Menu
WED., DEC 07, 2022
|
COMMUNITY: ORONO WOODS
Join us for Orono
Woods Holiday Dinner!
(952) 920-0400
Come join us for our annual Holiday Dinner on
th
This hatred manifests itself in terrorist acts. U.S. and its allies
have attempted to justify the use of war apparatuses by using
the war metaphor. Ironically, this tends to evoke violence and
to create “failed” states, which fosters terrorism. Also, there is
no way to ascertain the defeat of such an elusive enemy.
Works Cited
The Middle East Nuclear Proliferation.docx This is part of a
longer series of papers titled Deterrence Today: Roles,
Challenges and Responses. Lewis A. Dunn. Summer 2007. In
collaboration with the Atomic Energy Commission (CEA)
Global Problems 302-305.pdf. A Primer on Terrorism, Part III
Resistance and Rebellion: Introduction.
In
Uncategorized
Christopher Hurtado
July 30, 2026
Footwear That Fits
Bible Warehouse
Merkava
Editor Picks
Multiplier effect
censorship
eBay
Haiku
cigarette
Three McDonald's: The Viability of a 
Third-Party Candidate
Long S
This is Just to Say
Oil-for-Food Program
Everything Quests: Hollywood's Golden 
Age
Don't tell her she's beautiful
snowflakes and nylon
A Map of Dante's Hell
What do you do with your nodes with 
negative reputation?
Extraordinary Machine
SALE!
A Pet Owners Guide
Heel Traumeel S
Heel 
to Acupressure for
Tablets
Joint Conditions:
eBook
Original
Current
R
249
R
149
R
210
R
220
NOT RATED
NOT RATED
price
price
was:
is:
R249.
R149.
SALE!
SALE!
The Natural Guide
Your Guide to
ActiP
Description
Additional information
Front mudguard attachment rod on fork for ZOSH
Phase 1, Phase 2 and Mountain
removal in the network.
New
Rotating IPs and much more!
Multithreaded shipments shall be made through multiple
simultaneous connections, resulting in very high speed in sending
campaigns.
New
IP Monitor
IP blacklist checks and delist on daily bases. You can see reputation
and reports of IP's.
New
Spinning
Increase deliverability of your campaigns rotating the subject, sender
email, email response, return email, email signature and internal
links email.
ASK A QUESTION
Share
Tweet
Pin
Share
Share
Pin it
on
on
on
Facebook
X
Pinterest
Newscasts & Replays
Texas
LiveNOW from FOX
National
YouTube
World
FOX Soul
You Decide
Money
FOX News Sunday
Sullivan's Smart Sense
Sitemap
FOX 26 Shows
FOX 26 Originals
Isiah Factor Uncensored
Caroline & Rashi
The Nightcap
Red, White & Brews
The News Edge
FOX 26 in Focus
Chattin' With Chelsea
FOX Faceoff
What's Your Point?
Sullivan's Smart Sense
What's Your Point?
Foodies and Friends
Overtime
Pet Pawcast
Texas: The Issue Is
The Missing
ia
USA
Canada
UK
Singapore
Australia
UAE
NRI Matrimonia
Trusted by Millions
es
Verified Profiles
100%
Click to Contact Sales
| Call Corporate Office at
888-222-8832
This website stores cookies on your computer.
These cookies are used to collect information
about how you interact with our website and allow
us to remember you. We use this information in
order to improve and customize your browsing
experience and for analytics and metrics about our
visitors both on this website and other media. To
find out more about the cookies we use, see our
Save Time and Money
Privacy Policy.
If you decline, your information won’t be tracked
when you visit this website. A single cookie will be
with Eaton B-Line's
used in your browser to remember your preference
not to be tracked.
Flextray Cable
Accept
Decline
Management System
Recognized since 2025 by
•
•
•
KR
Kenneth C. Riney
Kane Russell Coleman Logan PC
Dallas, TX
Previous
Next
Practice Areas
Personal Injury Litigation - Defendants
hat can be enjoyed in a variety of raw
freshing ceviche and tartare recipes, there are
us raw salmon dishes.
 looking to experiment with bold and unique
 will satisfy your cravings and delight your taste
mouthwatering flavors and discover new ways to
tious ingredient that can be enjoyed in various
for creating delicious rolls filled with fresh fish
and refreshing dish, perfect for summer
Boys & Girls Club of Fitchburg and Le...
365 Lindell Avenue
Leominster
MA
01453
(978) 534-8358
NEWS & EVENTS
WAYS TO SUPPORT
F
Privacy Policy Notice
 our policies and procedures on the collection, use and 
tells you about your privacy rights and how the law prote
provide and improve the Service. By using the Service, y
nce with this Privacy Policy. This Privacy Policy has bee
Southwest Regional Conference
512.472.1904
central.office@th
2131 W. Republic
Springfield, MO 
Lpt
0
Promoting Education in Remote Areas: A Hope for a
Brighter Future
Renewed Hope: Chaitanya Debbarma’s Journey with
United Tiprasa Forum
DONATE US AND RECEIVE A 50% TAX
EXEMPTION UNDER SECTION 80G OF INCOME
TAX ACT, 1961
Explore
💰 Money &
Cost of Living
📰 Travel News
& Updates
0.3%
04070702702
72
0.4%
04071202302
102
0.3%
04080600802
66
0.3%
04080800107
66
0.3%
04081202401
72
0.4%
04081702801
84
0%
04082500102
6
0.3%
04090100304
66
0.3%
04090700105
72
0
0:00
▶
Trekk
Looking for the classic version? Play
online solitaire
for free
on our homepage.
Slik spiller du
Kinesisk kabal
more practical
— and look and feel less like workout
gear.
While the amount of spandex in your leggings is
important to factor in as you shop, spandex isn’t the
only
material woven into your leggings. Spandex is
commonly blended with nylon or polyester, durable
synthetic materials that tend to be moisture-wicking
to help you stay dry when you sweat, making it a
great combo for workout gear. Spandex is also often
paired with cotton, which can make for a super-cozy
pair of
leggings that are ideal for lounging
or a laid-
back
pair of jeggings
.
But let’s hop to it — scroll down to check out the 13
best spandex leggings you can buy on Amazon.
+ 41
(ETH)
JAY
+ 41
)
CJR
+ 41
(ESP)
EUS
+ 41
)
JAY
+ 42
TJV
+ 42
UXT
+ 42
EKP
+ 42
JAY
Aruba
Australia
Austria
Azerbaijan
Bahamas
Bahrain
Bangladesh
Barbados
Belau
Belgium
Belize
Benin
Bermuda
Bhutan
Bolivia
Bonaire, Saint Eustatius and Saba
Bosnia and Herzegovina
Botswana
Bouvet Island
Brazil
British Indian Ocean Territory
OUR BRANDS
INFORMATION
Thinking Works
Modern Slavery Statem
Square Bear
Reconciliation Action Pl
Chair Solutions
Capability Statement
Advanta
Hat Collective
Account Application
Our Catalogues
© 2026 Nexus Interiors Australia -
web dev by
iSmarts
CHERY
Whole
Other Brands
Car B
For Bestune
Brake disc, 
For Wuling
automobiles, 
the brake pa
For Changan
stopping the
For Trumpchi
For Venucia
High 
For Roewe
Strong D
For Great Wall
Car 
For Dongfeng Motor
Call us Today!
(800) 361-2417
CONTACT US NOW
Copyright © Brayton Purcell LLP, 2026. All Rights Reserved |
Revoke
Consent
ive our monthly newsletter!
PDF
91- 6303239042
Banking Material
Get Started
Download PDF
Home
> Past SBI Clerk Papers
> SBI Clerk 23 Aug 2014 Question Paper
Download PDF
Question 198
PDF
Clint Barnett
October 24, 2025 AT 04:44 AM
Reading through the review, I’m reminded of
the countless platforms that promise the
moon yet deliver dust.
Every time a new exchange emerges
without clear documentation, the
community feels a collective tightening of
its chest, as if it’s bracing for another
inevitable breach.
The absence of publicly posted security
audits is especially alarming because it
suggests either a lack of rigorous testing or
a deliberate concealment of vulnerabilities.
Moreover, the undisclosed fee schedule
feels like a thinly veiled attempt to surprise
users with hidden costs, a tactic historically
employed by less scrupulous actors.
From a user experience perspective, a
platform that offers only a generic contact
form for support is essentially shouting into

**Work request:** Print exactly the lines of the listing above starting at the line containing "Boys & Girls Club of Fitchburg and Le..." and ending at the line containing "512.472.1904", both included.

**Your response:**
Boys & Girls Club of Fitchburg and Le...
365 Lindell Avenue
Leominster
MA
01453
(978) 534-8358
NEWS & EVENTS
WAYS TO SUPPORT
F
Privacy Policy Notice
 our policies and procedures on the collection, use and 
tells you about your privacy rights and how the law prote
provide and improve the Service. By using the Service, y
nce with this Privacy Policy. This Privacy Policy has bee
Southwest Regional Conference
512.472.1904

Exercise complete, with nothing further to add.